======== Records to process

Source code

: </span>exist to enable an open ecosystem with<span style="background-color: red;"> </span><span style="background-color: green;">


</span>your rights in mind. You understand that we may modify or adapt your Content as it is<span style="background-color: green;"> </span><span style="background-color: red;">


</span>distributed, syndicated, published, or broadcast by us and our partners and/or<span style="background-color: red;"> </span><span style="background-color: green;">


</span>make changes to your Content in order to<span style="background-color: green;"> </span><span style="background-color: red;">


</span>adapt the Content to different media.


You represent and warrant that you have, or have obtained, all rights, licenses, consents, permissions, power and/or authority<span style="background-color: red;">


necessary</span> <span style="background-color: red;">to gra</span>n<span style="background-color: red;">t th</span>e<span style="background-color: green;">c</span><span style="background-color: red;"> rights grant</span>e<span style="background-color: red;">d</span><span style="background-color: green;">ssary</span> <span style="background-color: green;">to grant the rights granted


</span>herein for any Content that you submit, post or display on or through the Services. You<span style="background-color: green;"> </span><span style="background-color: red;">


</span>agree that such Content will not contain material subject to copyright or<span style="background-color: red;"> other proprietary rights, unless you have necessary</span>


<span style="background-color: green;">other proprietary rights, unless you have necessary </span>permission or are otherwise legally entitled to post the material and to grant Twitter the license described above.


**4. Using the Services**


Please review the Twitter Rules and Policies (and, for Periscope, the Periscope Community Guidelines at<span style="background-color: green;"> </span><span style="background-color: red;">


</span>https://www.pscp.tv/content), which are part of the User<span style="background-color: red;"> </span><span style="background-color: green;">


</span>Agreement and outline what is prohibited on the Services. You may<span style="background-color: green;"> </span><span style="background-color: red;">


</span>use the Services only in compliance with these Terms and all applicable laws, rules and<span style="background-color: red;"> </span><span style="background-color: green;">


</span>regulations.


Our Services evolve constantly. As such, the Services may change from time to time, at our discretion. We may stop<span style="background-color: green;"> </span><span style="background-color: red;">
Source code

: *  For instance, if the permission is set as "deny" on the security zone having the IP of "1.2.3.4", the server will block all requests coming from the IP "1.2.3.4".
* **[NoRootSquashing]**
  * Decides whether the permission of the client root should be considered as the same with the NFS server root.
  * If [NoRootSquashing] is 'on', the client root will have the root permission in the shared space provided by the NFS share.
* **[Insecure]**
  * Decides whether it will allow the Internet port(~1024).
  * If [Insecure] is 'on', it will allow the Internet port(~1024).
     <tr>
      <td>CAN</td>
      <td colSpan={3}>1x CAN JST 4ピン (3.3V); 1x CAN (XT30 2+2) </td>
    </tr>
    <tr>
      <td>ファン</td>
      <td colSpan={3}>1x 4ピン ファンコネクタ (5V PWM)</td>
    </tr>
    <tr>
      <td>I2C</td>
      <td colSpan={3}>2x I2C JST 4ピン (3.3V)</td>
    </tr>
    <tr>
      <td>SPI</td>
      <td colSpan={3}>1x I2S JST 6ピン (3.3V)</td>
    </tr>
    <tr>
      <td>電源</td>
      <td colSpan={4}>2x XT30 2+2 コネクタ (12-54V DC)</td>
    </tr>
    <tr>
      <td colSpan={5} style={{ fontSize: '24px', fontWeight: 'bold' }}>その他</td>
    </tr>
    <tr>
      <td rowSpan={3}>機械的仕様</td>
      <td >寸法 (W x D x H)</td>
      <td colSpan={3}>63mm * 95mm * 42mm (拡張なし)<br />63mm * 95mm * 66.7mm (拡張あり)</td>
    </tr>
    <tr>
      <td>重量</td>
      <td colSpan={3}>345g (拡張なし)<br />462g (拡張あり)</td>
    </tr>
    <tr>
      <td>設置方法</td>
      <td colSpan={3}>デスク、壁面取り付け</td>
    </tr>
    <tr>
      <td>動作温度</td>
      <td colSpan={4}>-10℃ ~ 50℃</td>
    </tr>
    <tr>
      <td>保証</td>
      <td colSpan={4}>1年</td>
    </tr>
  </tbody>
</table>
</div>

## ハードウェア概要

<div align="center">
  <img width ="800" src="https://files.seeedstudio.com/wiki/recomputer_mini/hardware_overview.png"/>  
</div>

================

> **Exercise brief**
Beginning with the line that has "license described above." and ending with the line that has "Using the Services**", set down the lines above exactly and include no others.

> **Task result**
<span style="background-color: green;">other proprietary rights, unless you have necessary </span>permission or are otherwise legally entitled to post the material and to grant Twitter the license described above.


**4. Using the Services**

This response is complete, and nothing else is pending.